Requirement
Your answer should be an exact copy of every record.

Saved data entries

• • • • •

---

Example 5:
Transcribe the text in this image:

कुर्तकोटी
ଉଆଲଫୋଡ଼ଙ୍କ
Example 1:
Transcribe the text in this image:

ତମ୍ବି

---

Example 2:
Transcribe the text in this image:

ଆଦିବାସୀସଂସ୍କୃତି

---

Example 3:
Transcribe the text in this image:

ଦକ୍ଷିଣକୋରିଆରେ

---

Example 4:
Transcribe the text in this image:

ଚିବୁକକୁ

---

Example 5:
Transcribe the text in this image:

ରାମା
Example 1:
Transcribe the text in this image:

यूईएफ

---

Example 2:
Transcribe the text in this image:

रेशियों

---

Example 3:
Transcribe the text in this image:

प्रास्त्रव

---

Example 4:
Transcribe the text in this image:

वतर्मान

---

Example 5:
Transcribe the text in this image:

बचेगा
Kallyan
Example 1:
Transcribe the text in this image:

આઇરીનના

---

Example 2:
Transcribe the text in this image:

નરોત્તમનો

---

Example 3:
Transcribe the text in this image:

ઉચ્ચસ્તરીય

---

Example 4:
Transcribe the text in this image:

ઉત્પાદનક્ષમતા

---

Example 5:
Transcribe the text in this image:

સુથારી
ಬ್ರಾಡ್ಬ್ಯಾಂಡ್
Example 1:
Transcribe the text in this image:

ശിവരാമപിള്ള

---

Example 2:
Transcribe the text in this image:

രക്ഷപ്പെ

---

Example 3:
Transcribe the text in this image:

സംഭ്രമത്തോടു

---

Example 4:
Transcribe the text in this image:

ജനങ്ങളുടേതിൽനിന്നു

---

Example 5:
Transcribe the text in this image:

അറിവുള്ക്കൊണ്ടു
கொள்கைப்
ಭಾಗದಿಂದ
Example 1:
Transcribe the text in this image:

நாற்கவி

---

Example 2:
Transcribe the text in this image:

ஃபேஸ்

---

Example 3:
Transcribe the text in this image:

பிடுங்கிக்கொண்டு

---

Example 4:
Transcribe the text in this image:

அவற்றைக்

• • • • •

Answer box
---

Example 5:
Transcribe the text in this image:

कुर्तकोटी
ଉଆଲଫୋଡ଼ଙ୍କ
Example 1:
Transcribe the text in this image:

ତମ୍ବି

---

Example 2:
Transcribe the text in this image:

ଆଦିବାସୀସଂସ୍କୃତି

---

Example 3:
Transcribe the text in this image:

ଦକ୍ଷିଣକୋରିଆରେ

---

Example 4:
Transcribe the text in this image:

ଚିବୁକକୁ

---

Example 5:
Transcribe the text in this image:

ରାମା
Example 1:
Transcribe the text in this image:

यूईएफ

---

Example 2:
Transcribe the text in this image:

रेशियों

---

Example 3:
Transcribe the text in this image:

प्रास्त्रव

---

Example 4:
Transcribe the text in this image:

वतर्मान

---

Example 5:
Transcribe the text in this image:

बचेगा
Kallyan
Example 1:
Transcribe the text in this image:

આઇરીનના

---

Example 2:
Transcribe the text in this image:

નરોત્તમનો

---

Example 3:
Transcribe the text in this image:

ઉચ્ચસ્તરીય

---

Example 4:
Transcribe the text in this image:

ઉત્પાદનક્ષમતા

---

Example 5:
Transcribe the text in this image:

સુથારી
ಬ್ರಾಡ್ಬ್ಯಾಂಡ್
Example 1:
Transcribe the text in this image:

ശിവരാമപിള്ള

---

Example 2:
Transcribe the text in this image:

രക്ഷപ്പെ

---

Example 3:
Transcribe the text in this image:

സംഭ്രമത്തോടു

---

Example 4:
Transcribe the text in this image:

ജനങ്ങളുടേതിൽനിന്നു

---

Example 5:
Transcribe the text in this image:

അറിവുള്ക്കൊണ്ടു
கொள்கைப்
ಭಾಗದಿಂದ
Example 1:
Transcribe the text in this image:

நாற்கவி

---

Example 2:
Transcribe the text in this image:

ஃபேஸ்

---

Example 3:
Transcribe the text in this image:

பிடுங்கிக்கொண்டு

---

Example 4:
Transcribe the text in this image:

அவற்றைக்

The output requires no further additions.